In fantasy, there is reality at last.
The insistence of Bears coach Matt Nagy on starting Andy Dalton in the season opener took a beating in a fantasy football article by Pro Football Focus' Ian Hartitz.
While the point of the article is aimed at fantasy football potential for Justin Fields, along the way it dispenses plenty of information best used as an argument against playing Dalton beyond Week 1.
There's no point in debating whether Nagy needs to start Dalton in the opener because he has already decided to do this, but if the Bears really looked at objective fact they would be using a quick hook on the Red Rifle.
For fantasy purposes, Hartitz concludes it's OK to pursue Fields even if the Bears are trying to hold him out of games.
"He's my QB18 ahead of guys like Trevor Lawrence, Carson Wentz and Kirk Cousins but behind (Trey) Lance, Ryan Fitzpatrick and Baker Mayfield," Hartitz wrote. "I'm all for chasing Fields' upside at a reasonable cost; just don't get too carried away."
The provision being the Bears offensive line last year was ranked low by PFF and try to remember they dumped tackle Charles Leno Jr. to and plan to use Teven Jenkins, who is going to need a while to adjust to the pro game.
Those stats are all fine for the fantasy owner but for the pure Bears fan there are trends with Dalton's play pointed out here on BearDigest since his signing.
Poor yards per pass (6.5), a mediocre passer rating (87.3) and a series of PFF's invented metrics like big-time throw rate (ranked 36th) and turnover-worthy passes (ranked 12th) all point toward this.
Hartitz's stats from last year supported one statement made here before when the Bears gave up on Trubisky and signed Dalton—they might have been better off keeping their former starter around instead of bringing in the former Bengals starter and Cowboys backup.
"Former QB1 Mitchell Trubisky actually posted better marks than Dalton in big-time throw rate, yards per attempt and QB rating last season; largely the only certainty The Red Rocket brings to the table is a reduced turnover-worthy play rate," Hartitz said.
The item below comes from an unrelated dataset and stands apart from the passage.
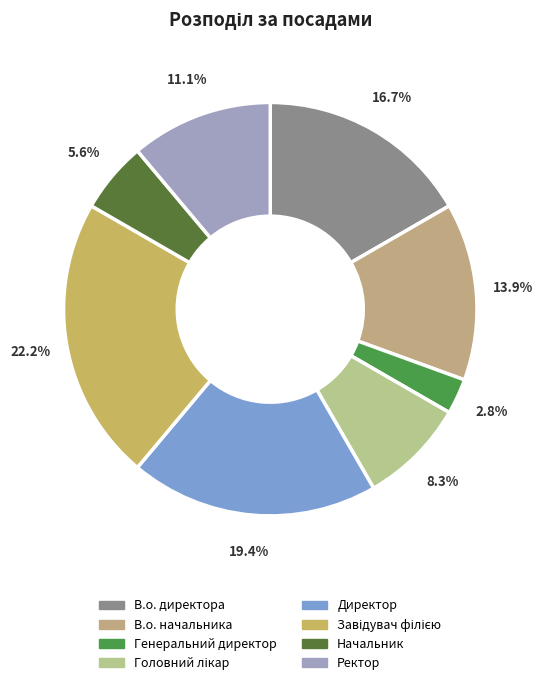

Approximately how many times larger is the value at Генеральний директор compared to Директор?

0.1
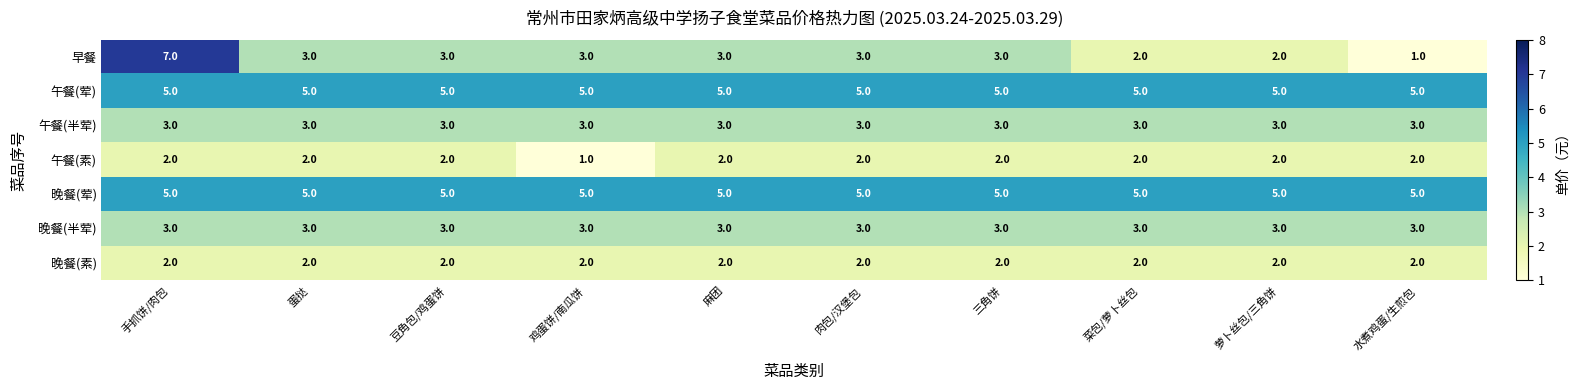

The 午餐(半荤) series shows 3 at 三角饼. True or false?

True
However, Hartitz brought up another reality and that's the way the Bears schedule breaks. If Nagy doesn't quickly ditch Dalton after the opener and use Fields against Cincinnati in the home opener, Bears fans can expect a huge dose of Dalton until at least midseason: "...look out, because Weeks 2-5 consist of soft enough defenses that it could feasibly take until after the Bears’ Week 10 bye for Fields to need to be under center."
The soft schedule would allow Dalton to hang in as starter. Check out what comes after Week 5 and you'll see why it's possible Dalton would start until beyond the midpoint.
For some reason Hartitz includes Cleveland's defense in the soft spot, which isn't really the case. But after this there are the Lions and Raiders. Then, in Week 6 begins a stretch of difficult defenses to face: Green Bay, Tampa Bay, San Francisco, Pittsburgh and Baltimore.
My contention in a weekend article about best dates to start Fields is Week 4 against Detroit because the Bears will be coming off a loss to the Browns, will be 1-2 at best and Nagy will be searching for something against a weak Lions team prior to going on the difficult stretch of the schedule. Ideally, Week 2 is better because it's against Cincinnati at home and gets Dalton off the field.
But Hartitz's point is well taken. Those games against Detroit, Cincinnati and Las Vegas can make Dalton look better than he is and encourage Nagy to stick with his plan.
Then, where are the Bears when Fields is called on to immediately play against the toughest competition.
It's difficult to protect players in the NFL because every team has something dangerous on offense and defense.
Giving Fields a fighting chance, though, would be the best way to do it and starting him prior to Week 3 or during Week 4 would be the best way to go based on PFF's analysis and any other form of statistical endeavor.